- [Problem to work on]:
For each line of the listing that contains "lines", make a copy and return it.

- [Entries shown]:
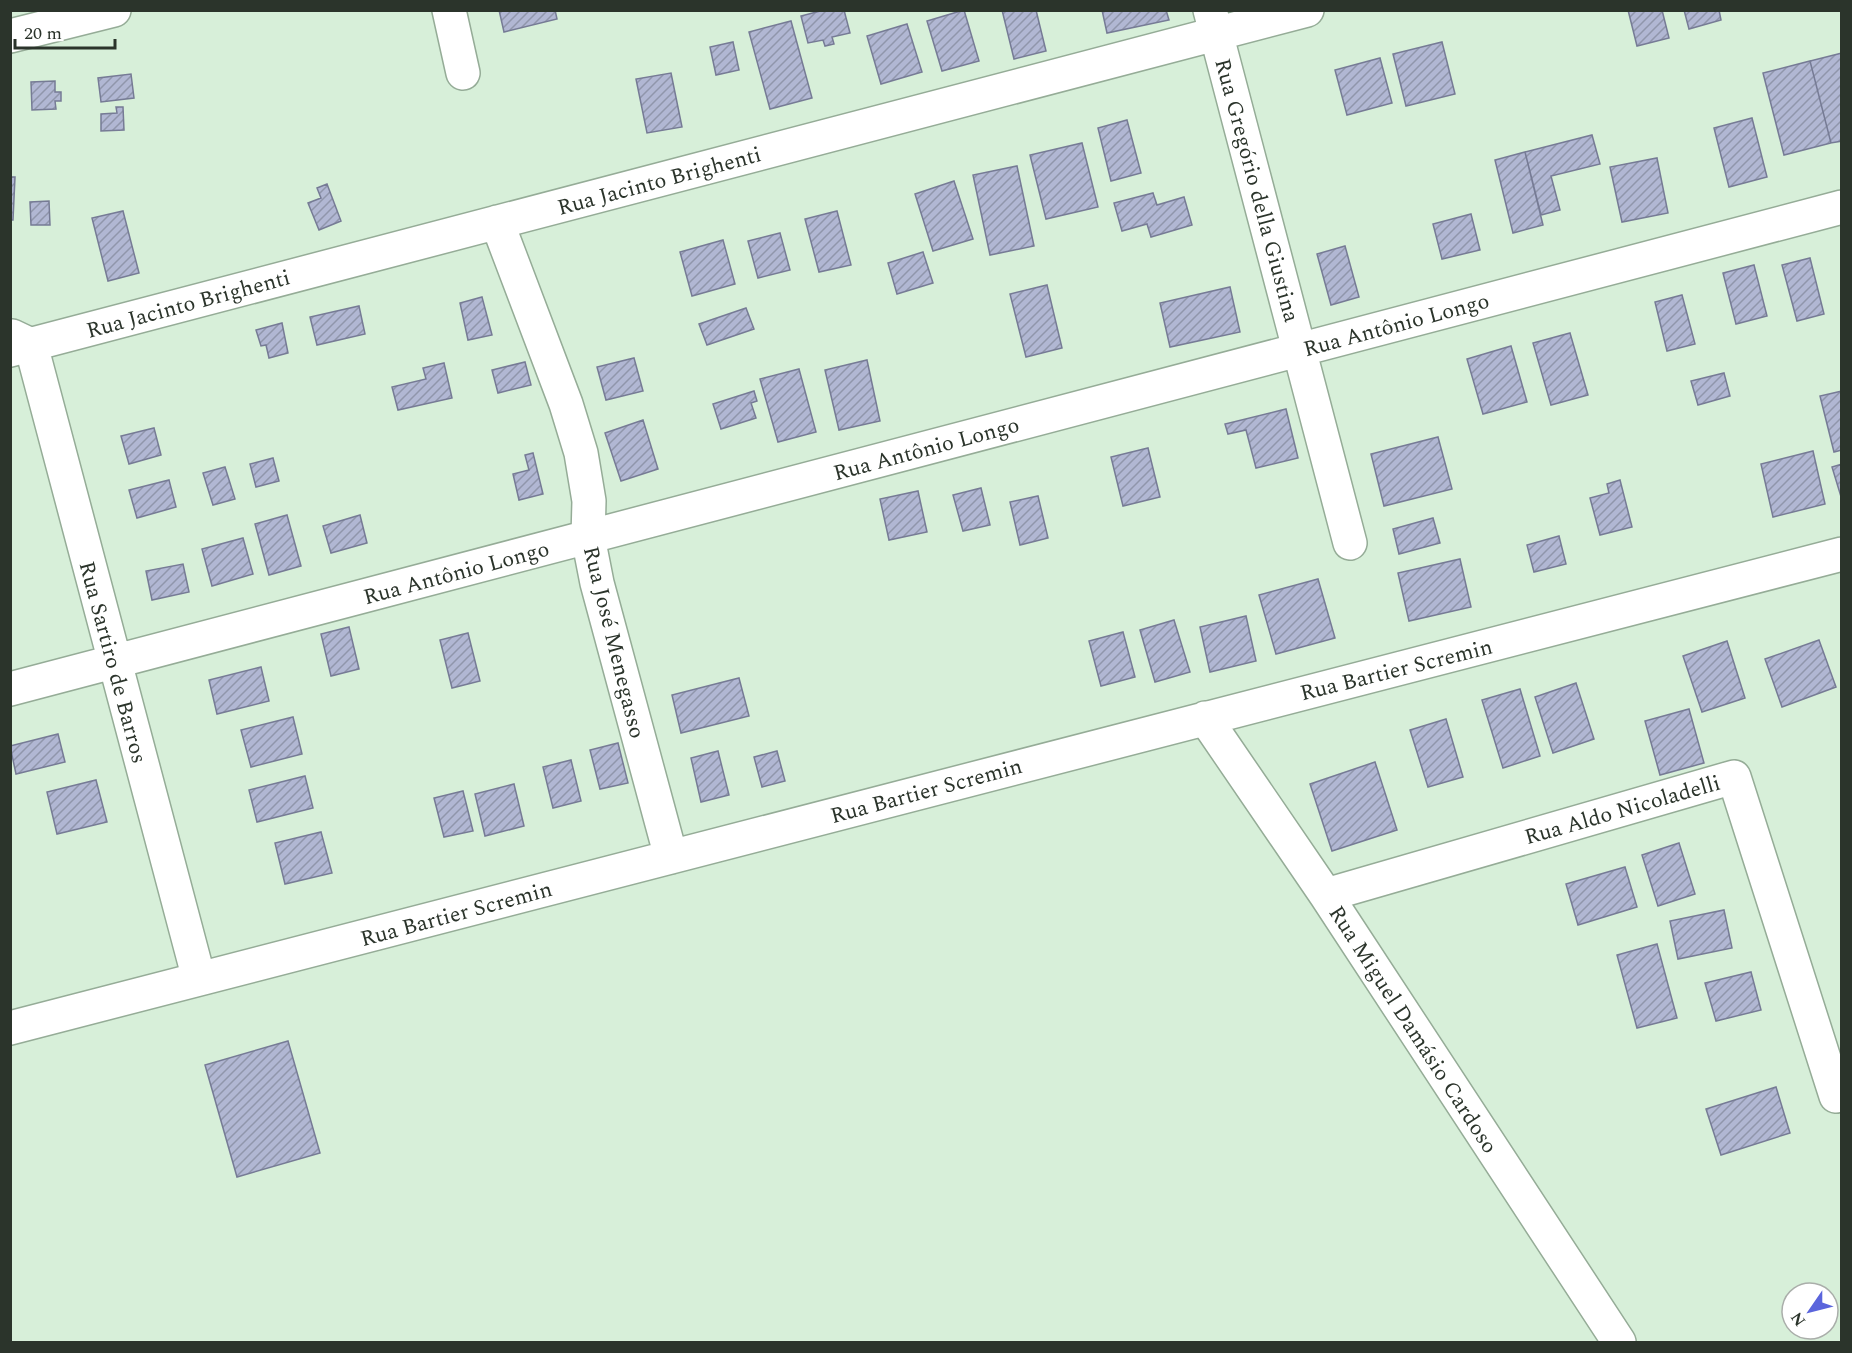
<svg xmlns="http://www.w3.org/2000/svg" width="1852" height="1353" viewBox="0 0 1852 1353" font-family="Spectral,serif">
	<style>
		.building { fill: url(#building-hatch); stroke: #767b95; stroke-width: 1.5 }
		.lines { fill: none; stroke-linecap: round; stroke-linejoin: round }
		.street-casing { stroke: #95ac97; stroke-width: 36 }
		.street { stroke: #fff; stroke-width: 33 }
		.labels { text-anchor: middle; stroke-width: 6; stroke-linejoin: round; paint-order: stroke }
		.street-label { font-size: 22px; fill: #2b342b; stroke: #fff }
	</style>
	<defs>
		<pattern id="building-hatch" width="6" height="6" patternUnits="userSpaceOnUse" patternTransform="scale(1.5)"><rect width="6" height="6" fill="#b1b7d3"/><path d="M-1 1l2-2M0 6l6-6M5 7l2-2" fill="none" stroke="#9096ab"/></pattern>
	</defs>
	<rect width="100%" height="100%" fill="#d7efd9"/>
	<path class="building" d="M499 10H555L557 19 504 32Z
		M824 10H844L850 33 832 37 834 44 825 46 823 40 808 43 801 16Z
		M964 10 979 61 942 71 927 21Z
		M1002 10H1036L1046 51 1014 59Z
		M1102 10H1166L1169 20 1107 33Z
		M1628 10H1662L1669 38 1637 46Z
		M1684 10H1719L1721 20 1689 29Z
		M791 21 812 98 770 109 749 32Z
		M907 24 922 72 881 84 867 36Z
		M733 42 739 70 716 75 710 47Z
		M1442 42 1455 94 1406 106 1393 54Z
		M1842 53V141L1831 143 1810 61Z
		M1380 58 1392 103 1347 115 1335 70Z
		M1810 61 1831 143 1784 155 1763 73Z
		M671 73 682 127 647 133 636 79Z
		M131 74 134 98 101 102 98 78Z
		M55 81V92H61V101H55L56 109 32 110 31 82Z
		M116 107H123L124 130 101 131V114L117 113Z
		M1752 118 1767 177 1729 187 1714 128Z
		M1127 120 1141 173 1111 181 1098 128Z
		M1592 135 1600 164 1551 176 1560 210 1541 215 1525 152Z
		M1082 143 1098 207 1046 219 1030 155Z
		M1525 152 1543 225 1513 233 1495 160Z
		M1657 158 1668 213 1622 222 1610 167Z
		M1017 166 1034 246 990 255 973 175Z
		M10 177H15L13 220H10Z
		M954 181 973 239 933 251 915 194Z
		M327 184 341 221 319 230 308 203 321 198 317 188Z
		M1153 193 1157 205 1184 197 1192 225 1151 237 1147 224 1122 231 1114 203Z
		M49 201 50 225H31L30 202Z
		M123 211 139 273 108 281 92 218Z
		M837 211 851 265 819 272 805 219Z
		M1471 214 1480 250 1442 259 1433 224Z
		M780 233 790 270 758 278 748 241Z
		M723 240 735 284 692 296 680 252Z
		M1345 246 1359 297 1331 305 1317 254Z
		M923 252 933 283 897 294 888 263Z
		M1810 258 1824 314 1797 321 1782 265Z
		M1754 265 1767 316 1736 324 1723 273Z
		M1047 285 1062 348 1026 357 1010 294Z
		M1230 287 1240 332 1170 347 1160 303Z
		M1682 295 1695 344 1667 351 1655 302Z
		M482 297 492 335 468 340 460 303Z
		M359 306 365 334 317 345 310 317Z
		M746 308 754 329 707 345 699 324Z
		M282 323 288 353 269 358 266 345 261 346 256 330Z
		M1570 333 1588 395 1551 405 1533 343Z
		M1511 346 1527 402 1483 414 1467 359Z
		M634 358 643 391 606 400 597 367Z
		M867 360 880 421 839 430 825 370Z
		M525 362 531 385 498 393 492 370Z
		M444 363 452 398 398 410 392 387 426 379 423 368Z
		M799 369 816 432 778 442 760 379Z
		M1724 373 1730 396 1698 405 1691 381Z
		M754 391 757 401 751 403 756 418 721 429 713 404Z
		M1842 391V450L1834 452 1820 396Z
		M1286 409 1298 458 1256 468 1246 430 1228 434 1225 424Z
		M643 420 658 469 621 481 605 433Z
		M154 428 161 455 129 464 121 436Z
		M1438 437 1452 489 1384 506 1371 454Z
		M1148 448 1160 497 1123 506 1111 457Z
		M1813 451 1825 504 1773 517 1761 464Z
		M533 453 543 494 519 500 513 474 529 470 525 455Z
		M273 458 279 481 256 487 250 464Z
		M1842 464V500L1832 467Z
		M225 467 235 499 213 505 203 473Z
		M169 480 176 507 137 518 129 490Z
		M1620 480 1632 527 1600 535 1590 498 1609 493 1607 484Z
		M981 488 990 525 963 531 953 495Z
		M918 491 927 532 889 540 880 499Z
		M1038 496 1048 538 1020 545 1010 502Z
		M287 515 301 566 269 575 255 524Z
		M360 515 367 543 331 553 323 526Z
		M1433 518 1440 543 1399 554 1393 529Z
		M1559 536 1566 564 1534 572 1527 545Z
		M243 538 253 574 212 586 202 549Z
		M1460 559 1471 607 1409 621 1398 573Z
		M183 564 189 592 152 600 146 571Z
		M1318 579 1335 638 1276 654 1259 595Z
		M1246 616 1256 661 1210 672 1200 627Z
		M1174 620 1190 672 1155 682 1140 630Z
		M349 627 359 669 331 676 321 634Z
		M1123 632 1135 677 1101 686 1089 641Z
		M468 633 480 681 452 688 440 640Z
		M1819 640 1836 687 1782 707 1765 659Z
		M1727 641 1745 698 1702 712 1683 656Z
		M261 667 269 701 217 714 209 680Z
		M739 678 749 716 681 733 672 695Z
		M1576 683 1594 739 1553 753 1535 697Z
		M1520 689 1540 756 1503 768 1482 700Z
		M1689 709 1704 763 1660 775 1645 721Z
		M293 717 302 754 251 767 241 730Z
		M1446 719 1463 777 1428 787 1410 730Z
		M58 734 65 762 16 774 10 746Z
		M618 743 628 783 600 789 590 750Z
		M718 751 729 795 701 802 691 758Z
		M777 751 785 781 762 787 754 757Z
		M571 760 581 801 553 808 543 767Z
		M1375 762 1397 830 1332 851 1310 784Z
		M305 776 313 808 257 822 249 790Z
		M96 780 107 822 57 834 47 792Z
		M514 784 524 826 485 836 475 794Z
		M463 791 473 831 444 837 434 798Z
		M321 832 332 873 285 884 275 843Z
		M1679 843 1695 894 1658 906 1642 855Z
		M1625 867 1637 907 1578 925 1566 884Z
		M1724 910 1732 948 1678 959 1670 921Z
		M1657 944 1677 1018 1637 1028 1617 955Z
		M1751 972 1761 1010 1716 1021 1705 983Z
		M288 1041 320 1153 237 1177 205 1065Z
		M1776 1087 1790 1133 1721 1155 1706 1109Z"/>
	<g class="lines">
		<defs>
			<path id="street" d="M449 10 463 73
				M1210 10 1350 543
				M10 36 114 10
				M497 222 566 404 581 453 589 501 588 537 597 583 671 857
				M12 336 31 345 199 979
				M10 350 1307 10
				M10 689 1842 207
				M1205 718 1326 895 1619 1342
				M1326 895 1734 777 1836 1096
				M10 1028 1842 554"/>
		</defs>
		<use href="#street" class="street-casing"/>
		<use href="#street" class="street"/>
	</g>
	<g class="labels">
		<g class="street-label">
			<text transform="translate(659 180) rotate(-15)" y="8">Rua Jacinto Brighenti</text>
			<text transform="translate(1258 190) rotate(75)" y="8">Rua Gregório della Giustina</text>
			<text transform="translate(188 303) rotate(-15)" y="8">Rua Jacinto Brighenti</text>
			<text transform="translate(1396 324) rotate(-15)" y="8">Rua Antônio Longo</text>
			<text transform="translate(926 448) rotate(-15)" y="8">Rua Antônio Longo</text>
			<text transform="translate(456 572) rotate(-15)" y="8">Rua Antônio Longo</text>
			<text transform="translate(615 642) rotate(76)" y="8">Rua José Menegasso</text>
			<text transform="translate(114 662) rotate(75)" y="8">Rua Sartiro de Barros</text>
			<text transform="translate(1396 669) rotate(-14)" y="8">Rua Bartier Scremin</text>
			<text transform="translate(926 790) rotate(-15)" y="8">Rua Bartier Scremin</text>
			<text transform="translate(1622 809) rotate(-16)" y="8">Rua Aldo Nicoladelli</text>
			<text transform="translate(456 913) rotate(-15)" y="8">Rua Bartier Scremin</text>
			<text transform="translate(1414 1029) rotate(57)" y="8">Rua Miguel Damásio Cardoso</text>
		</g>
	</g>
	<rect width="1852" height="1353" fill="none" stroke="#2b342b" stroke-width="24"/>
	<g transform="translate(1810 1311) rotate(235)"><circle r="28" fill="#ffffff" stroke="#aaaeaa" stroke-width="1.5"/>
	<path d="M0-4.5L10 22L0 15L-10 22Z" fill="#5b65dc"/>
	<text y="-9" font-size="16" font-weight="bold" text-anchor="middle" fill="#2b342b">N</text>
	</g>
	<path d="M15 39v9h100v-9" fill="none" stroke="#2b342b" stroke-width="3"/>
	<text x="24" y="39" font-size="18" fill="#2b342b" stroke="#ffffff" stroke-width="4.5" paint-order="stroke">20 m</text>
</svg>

- [Output for this task]:
		.lines { fill: none; stroke-linecap: round; stroke-linejoin: round }
	<g class="lines">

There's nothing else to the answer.